At the time Robert and Judy started the company, sports bottles for cyclists didn’t really exist. The bottles on the market, consisting of a single wall of stainless steel or other material, didn’t provide any means for keeping water cold (or at least at a drinkable temperature).
Cycling is an intense sport that requires the athlete to remain continuously hydrated, so having water readily available while riding is a must.
After finding his water hot yet again during one blistering ride, Heiberger, a thermal engineer and avid mountain bike rider, realized cyclists needed a specialized bottle: one that kept liquid cool, was easy to hold and squeeze, and that fit into the special “cage” (or water bottle holder) on the bike.
Thus was born Polar Bottle, the first patented, insulated, and squeezable water bottle.
Commitment to the local community
When asked why the company didn’t move production offshore in the early 2000s, Addie Bash, Marketing Manager, gave a number of reasons.
First, the company values its role in Boulder’s local economy. The manufacturer employs between 40 and 60 people, depending on the season. It also sources materials locally or stateside as much as possible.
“The plastic is sourced right here in Colorado, as well Garden City, Missouri,” says Addie. “The foil bag insulation comes from Utah. Our stainless steel bottle uses materials sourced overseas, but we’re actively looking for stateside suppliers. Even the cardboard for our shipping boxes is sourced locally.”
Due to these efforts, the company can price its products competitively – while still paying its employees a good working wage.
“We made a decision in 2011 to transition employees from $8 an hour to $12. While this decision would seemingly increase production costs, it didn’t. Many companies look at only the unit cost to produce something but don’t see the bigger picture.”
According to Addie, the company saves money on shipping and inventory management because it builds only what it sells. By producing its sports bottles domestically, Polar Bottle doesn’t have to submit large POs to international manufacturers — thereby reducing the risk of having too much extra stock if sales don’t meet expectations.
Recyclable bottles = less landfill
By keeping production in the U.S., and sourcing materials locally, the company has significantly reduced its environmental impact.
In addition, all of its plastic bottles can be used for years – which reduces the need for disposables – and they’re all recyclable, which keeps them out of landfills. (According to experts who track this stuff, roughly 50 billion single-use plastic bottles end up in landfills every year.)

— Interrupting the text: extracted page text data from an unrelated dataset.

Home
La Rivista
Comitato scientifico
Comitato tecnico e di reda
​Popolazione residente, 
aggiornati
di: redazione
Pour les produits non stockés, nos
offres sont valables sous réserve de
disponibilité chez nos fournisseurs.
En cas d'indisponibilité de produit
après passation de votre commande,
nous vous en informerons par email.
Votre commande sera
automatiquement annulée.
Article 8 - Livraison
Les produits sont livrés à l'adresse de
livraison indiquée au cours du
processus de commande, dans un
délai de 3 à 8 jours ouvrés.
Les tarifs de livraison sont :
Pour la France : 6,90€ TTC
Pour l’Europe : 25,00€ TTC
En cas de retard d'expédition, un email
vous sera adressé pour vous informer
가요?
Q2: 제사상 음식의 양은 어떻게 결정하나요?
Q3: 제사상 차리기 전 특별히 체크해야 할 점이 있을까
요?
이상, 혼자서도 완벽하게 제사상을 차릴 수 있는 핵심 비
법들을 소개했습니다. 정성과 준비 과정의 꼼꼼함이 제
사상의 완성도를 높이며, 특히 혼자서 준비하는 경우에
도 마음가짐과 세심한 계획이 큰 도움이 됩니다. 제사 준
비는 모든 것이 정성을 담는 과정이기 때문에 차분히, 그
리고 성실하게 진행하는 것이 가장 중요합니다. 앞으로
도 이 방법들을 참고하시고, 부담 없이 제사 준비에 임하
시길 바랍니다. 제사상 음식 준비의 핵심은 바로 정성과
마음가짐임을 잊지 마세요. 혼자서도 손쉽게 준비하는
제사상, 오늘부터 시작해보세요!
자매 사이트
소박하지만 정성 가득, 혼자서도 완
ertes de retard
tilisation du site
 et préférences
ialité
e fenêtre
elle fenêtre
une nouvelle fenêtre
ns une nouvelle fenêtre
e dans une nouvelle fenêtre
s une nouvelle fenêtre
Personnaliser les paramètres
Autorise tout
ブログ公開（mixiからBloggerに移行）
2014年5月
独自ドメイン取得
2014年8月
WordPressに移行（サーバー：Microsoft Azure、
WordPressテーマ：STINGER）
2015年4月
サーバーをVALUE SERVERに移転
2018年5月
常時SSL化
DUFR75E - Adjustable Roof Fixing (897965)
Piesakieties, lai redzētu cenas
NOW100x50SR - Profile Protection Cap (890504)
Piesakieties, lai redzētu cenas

When it’s time to replace a Polar Bottle, customers can mail in their old one and receive a 50% off coupon for a new one.
“We also send out hundreds of replacement caps at no charge every year,” says Addie. “This way, customers can continue to use their bottles instead of disposing of them simply because they lost the cap.”
Due to theses efforts and others, the company is a Green America® Certified Business.
The privately held company is still owned by Heiberger and Amabile, both of whom play key roles in day-to-day operations. Currently, the company plans on expanding into new markets, which includes its recent introduction of a full line of hot/cold insulated bottles and creating custom bottles.
One thing that makes these bottles unique is the foil insulation; not only does it help keep the liquid cool, it also ensures the printing doesn’t eventually chip or rub off, the way it would if it were on the outside of the bottle.
Because the company prints the art on the foil insulation in-house, they realized they could create custom bottles for retailers, cycling clubs, or events, which has opened a whole new market.
The company also gives back in myriad ways, such as producing the Olympic and Paralympic themed bottles (pictured at the top of this post).
According to Addie, a few of the U.S. Olympic teams purchased the bottles; for bottles purchased by consumers, a portion of the proceeds support athletic programs.
Consumers can purchase Polar Bottles online at the company’s website or through local retailers (which is were I found mine). The bottle’s design has been refined over the years and is incredibly easy to hold and squeeze while riding a bike. And yep, it does keep liquids cool.